## Directions
Lines from the beginning of the data below through the one containing "Figure 13. Periodicity of Gyroscope jitter." are to be printed exactly as they appear.

◇ ◇ ◇

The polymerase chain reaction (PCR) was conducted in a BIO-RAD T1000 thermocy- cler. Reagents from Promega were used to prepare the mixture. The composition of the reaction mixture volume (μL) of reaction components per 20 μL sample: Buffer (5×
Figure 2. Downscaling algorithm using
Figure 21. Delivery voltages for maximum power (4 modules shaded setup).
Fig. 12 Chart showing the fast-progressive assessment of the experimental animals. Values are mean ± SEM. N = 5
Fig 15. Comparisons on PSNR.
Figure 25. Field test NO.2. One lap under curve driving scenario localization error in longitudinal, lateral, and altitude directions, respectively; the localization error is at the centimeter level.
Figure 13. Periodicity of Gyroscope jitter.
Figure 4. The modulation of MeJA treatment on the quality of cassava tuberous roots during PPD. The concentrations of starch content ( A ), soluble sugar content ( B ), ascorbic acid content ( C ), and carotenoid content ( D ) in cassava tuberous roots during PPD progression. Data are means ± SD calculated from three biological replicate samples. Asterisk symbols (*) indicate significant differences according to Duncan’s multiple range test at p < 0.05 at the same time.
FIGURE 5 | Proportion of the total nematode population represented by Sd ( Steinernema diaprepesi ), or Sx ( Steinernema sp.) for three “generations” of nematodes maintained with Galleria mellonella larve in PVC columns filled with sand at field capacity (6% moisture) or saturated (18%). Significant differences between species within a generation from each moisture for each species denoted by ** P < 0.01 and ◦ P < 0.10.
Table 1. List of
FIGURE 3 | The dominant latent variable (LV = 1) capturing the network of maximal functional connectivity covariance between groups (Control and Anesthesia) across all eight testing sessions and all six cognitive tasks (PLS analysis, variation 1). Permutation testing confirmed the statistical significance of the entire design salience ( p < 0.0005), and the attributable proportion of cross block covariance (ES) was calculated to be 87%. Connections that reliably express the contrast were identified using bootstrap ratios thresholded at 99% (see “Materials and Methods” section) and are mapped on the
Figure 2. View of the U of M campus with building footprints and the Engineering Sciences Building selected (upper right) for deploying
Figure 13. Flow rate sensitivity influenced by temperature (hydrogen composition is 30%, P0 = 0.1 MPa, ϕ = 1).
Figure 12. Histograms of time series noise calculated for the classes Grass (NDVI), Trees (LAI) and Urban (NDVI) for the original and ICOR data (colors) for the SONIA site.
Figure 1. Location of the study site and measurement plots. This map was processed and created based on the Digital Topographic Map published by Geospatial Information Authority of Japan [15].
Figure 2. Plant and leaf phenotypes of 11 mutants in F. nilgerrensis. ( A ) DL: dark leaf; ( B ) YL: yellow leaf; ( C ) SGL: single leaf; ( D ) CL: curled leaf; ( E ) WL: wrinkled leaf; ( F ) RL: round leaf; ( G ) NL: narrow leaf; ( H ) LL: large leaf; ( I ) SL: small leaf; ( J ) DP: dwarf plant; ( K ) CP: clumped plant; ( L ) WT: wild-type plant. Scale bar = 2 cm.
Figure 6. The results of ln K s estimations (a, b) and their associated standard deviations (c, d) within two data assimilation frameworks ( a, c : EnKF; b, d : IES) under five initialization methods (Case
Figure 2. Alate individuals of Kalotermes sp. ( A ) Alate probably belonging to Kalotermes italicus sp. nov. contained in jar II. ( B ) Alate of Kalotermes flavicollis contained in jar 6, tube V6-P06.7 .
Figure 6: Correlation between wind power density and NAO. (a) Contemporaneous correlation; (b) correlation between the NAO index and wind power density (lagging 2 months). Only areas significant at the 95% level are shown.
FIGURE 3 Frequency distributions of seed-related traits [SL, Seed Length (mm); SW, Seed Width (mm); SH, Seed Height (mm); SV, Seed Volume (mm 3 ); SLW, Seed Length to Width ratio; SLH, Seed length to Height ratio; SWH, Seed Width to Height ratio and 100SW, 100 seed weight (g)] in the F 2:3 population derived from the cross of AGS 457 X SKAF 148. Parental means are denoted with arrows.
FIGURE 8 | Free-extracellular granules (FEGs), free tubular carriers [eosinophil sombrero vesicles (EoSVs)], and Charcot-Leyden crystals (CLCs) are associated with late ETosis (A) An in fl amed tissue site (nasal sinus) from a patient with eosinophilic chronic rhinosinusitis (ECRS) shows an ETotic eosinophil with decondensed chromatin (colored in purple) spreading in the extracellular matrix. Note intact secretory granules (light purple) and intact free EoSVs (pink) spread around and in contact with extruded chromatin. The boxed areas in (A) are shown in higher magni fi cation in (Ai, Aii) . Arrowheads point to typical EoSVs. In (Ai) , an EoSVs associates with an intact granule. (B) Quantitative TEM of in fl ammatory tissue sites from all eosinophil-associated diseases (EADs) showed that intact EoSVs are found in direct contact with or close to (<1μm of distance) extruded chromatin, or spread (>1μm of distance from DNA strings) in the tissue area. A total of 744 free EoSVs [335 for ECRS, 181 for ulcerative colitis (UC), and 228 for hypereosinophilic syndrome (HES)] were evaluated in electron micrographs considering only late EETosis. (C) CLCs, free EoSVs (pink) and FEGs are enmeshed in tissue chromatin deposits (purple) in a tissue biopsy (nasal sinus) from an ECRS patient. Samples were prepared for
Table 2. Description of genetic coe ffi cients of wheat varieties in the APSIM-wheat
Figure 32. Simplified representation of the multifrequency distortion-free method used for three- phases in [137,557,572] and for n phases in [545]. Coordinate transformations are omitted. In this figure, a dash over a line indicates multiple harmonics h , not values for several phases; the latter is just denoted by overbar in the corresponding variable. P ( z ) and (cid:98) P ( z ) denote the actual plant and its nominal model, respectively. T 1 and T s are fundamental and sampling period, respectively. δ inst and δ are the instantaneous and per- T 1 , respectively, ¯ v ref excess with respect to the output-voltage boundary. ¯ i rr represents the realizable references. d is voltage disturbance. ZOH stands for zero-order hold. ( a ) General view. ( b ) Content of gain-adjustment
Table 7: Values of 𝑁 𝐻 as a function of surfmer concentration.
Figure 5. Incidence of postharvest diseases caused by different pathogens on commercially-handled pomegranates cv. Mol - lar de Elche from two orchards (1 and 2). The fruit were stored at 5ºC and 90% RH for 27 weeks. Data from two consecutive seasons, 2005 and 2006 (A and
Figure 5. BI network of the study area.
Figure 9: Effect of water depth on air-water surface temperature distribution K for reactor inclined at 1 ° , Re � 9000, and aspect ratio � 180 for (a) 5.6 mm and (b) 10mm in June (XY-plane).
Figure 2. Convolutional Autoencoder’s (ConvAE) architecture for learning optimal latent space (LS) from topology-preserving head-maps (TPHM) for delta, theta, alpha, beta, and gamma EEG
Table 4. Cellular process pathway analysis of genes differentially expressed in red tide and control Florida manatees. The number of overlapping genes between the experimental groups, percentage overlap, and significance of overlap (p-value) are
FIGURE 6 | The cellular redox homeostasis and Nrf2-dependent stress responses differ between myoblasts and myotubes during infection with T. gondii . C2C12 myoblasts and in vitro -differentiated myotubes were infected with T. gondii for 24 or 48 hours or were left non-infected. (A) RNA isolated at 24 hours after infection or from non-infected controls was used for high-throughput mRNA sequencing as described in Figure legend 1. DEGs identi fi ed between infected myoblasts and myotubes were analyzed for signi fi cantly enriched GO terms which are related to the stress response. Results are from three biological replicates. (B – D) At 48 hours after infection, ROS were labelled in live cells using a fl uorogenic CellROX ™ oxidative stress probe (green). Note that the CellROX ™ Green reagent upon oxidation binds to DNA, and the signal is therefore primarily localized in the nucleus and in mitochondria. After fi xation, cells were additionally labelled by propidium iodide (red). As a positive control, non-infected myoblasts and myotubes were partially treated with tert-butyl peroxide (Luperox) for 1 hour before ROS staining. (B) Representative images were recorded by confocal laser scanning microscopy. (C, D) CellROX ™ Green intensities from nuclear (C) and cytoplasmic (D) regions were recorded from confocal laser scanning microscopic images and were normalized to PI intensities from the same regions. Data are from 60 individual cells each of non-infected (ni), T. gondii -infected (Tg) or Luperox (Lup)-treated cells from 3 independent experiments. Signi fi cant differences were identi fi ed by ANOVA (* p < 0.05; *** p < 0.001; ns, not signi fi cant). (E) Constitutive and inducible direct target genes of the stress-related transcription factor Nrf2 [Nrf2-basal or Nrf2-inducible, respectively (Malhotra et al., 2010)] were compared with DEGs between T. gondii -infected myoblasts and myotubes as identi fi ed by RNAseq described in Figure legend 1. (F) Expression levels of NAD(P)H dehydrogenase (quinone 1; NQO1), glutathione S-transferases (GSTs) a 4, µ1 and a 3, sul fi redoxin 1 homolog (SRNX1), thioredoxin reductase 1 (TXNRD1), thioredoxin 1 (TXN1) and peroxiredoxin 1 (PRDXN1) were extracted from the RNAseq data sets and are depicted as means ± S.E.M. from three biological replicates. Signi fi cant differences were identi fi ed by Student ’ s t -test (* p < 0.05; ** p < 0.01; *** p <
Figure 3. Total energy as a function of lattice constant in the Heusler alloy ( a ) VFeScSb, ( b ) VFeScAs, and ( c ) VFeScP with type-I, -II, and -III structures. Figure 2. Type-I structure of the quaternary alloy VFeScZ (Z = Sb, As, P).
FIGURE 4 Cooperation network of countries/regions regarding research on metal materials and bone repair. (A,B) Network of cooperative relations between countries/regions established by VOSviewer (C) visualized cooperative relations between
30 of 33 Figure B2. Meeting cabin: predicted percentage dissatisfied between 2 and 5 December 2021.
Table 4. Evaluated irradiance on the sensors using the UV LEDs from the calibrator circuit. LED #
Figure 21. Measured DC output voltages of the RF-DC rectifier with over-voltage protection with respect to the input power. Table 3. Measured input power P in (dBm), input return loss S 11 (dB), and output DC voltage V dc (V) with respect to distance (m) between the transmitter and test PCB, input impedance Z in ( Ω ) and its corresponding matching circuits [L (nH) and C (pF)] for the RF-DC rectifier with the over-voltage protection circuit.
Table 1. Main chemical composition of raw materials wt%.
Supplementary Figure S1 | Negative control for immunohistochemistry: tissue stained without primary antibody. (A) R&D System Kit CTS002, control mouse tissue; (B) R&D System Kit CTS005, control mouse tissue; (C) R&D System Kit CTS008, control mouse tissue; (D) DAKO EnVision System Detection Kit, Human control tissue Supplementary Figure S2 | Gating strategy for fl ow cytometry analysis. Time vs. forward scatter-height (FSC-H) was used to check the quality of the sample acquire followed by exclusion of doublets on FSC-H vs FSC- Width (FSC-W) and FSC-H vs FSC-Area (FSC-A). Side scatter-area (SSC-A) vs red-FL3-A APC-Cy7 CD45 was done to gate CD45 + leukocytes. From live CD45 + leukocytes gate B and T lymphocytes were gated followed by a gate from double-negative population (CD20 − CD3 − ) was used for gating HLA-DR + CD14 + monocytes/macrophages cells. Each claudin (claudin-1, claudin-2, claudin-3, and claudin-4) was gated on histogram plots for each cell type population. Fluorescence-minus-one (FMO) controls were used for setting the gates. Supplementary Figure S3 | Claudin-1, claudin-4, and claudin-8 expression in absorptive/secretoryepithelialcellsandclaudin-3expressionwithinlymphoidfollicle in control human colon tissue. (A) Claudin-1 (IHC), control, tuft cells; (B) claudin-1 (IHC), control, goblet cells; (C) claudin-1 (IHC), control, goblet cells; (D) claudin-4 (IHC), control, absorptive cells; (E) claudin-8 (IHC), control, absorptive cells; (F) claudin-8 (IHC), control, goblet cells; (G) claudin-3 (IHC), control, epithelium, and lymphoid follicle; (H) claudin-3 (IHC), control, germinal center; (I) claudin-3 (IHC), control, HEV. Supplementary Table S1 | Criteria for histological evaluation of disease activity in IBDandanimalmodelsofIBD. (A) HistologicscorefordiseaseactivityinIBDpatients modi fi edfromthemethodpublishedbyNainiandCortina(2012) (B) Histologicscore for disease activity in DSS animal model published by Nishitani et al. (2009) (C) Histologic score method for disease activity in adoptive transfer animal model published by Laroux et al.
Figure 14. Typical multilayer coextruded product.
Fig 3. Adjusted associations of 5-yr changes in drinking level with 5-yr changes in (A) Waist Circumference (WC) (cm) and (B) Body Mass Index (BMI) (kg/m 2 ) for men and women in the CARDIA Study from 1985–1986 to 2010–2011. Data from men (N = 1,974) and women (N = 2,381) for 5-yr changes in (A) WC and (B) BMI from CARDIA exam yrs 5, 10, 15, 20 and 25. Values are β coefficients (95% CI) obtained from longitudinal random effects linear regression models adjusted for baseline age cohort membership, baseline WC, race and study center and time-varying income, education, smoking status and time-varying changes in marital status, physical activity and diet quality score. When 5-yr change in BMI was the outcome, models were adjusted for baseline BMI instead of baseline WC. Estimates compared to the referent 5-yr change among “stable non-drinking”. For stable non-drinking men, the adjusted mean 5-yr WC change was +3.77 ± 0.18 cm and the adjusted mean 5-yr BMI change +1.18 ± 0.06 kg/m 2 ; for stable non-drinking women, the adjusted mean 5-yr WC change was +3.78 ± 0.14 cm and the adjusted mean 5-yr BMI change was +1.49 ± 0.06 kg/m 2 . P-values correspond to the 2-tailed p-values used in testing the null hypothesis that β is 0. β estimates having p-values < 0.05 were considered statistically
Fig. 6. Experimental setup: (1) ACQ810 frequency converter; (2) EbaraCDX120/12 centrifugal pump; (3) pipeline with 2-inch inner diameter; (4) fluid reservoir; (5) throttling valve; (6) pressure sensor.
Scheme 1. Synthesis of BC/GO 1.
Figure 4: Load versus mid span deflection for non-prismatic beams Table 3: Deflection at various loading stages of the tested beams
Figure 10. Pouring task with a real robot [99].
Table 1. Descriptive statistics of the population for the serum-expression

◇ ◇ ◇

## Solution for this task
The polymerase chain reaction (PCR) was conducted in a BIO-RAD T1000 thermocy- cler. Reagents from Promega were used to prepare the mixture. The composition of the reaction mixture volume (μL) of reaction components per 20 μL sample: Buffer (5×
Figure 2. Downscaling algorithm using
Figure 21. Delivery voltages for maximum power (4 modules shaded setup).
Fig. 12 Chart showing the fast-progressive assessment of the experimental animals. Values are mean ± SEM. N = 5
Fig 15. Comparisons on PSNR.
Figure 25. Field test NO.2. One lap under curve driving scenario localization error in longitudinal, lateral, and altitude directions, respectively; the localization error is at the centimeter level.
Figure 13. Periodicity of Gyroscope jitter.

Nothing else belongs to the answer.